Only one span of the material below is wanted. Output it exactly, from the line with "The Technology of" through the line with "that at least", without any pictures.
*** Begin section ***
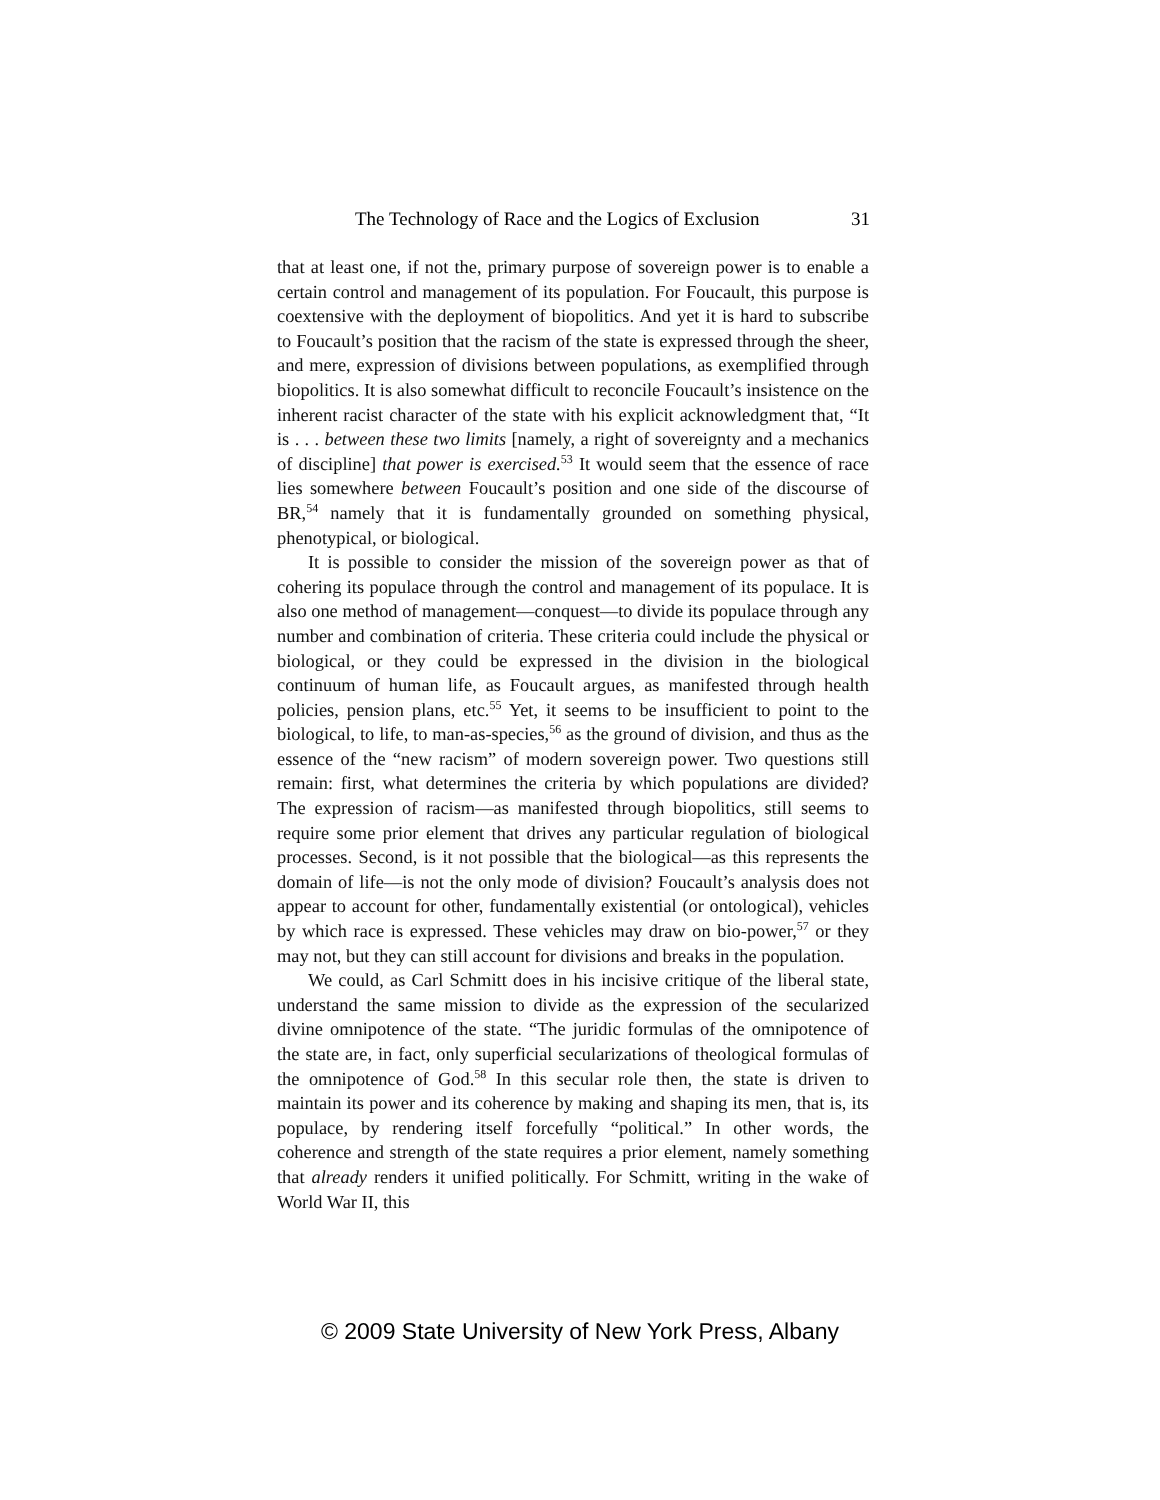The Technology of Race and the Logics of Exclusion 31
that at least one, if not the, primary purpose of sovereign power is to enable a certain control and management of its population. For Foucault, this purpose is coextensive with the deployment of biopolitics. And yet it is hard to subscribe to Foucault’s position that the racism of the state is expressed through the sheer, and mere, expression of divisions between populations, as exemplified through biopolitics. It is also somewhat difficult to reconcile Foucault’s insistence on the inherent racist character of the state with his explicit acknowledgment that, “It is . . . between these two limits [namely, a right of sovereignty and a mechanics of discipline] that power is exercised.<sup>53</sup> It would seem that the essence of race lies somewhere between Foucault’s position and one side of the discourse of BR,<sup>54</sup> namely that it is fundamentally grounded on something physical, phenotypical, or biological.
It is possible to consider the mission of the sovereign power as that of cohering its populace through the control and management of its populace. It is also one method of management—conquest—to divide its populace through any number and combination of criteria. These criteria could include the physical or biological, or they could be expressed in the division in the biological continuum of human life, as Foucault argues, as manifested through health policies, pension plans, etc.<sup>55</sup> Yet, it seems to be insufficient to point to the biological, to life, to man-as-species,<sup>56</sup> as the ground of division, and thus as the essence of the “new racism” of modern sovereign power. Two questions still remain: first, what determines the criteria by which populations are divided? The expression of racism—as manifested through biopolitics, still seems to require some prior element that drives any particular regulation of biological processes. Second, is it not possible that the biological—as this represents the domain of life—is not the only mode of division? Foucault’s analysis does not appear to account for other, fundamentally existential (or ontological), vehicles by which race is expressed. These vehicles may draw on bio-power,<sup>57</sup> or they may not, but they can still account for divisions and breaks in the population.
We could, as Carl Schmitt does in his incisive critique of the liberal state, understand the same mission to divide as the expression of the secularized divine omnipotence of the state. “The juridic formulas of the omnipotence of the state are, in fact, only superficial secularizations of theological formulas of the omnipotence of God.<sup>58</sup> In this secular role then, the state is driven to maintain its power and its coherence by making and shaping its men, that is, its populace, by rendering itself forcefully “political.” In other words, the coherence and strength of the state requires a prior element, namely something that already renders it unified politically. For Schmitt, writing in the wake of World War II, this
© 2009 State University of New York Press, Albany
*** End section ***
*** Begin section ***
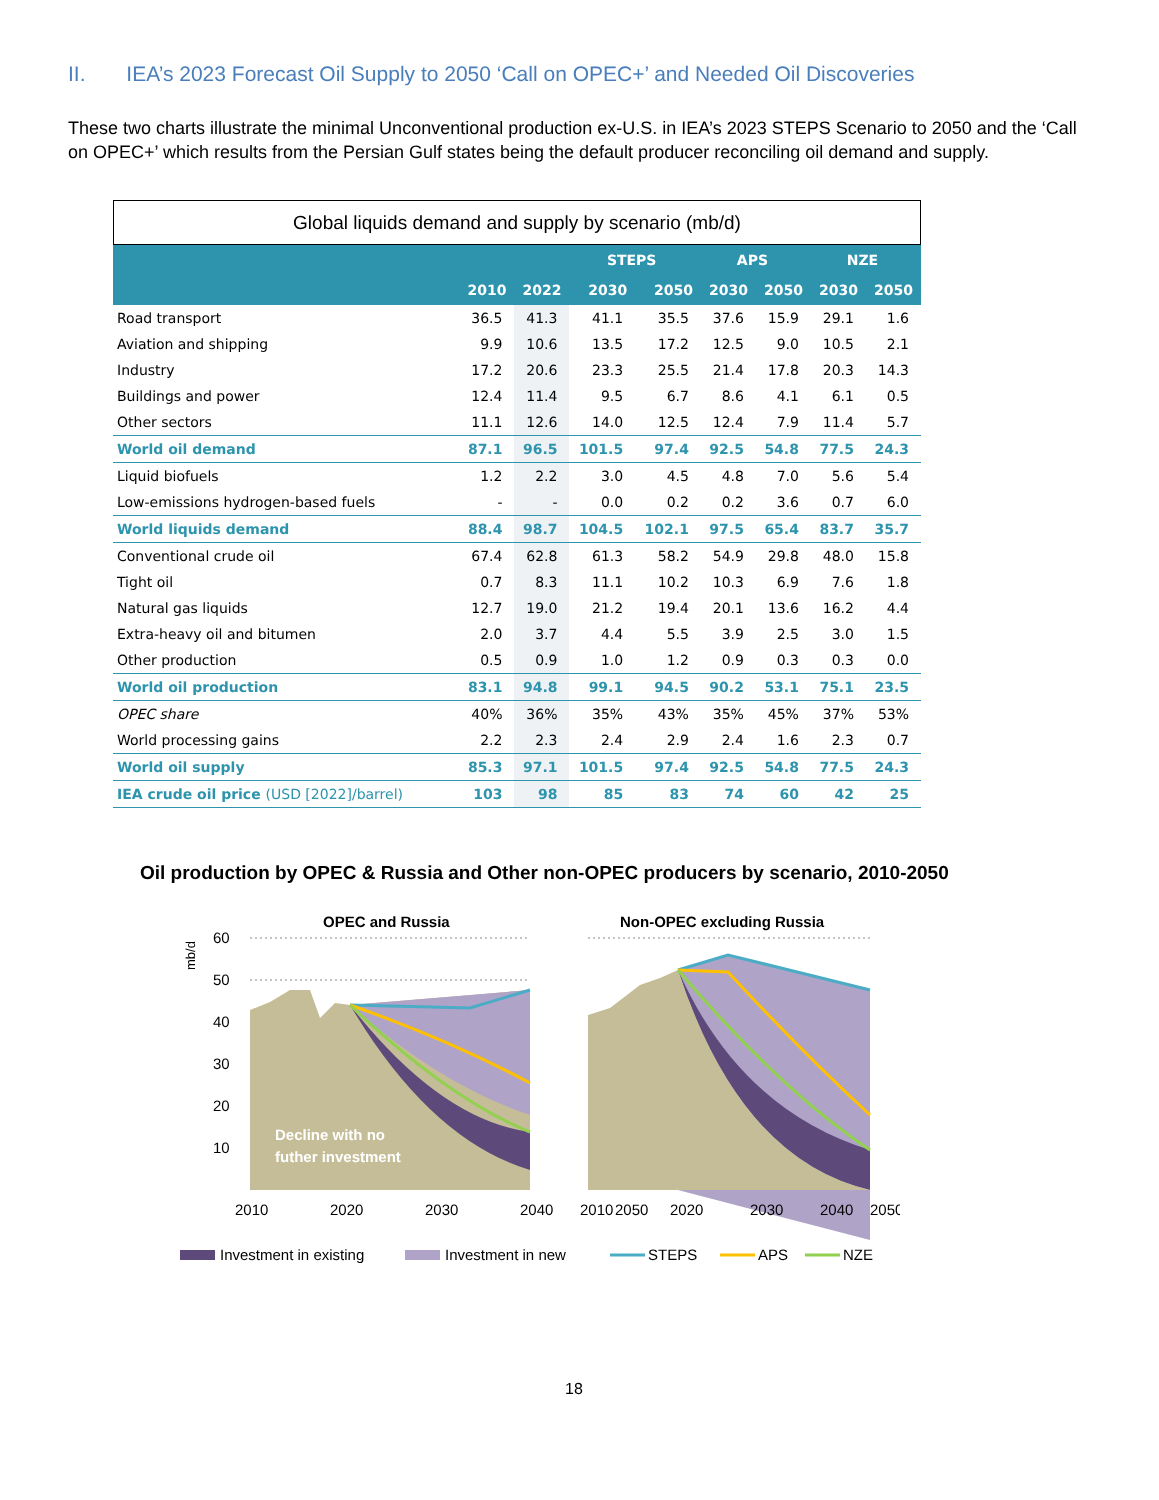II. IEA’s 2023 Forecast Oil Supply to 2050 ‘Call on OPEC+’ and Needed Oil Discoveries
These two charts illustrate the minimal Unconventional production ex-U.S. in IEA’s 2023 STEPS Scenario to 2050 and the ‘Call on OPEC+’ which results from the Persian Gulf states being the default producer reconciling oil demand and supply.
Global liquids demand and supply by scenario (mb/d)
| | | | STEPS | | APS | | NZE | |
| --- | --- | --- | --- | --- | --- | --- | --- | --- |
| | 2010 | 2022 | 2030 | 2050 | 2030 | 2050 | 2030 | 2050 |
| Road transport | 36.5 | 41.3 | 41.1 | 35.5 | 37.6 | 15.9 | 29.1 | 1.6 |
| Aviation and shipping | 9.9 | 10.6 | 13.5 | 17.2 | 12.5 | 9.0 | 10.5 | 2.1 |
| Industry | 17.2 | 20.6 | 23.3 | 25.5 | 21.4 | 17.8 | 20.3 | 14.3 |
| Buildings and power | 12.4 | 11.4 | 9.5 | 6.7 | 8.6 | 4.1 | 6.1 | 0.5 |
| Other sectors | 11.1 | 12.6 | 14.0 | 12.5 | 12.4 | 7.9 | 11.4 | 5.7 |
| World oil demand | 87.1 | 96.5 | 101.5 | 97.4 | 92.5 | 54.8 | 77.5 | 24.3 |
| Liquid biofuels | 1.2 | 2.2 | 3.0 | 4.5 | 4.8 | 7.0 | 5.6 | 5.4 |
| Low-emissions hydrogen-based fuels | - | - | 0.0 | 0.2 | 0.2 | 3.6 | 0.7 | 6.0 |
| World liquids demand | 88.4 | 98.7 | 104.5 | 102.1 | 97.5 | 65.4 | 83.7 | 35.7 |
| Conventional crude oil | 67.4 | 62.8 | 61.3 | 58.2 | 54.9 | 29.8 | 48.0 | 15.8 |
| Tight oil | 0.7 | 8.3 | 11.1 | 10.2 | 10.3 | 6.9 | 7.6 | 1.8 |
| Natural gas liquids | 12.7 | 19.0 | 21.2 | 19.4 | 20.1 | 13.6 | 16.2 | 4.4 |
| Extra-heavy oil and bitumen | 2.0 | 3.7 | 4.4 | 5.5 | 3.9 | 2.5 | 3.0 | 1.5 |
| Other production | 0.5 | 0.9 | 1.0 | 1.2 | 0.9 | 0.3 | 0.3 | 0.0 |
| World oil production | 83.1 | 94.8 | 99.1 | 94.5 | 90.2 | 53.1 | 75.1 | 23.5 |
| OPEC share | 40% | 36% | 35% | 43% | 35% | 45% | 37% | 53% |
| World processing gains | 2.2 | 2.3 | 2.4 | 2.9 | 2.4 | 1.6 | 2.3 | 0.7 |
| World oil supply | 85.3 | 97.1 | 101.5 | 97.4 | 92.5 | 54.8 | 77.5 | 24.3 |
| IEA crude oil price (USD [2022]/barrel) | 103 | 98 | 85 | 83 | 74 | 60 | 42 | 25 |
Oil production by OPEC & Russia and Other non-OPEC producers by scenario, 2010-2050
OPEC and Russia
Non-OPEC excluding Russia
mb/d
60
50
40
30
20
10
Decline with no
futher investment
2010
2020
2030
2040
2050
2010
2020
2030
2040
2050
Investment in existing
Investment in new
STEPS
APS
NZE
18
*** End section ***
_ANSWER AREA_
The Technology of Race and the Logics of Exclusion 31
that at least one, if not the, primary purpose of sovereign power is to enable a certain control and management of its population. For Foucault, this purpose is coextensive with the deployment of biopolitics. And yet it is hard to subscribe to Foucault’s position that the racism of the state is expressed through the sheer, and mere, expression of divisions between populations, as exemplified through biopolitics. It is also somewhat difficult to reconcile Foucault’s insistence on the inherent racist character of the state with his explicit acknowledgment that, “It is . . . between these two limits [namely, a right of sovereignty and a mechanics of discipline] that power is exercised.<sup>53</sup> It would seem that the essence of race lies somewhere between Foucault’s position and one side of the discourse of BR,<sup>54</sup> namely that it is fundamentally grounded on something physical, phenotypical, or biological.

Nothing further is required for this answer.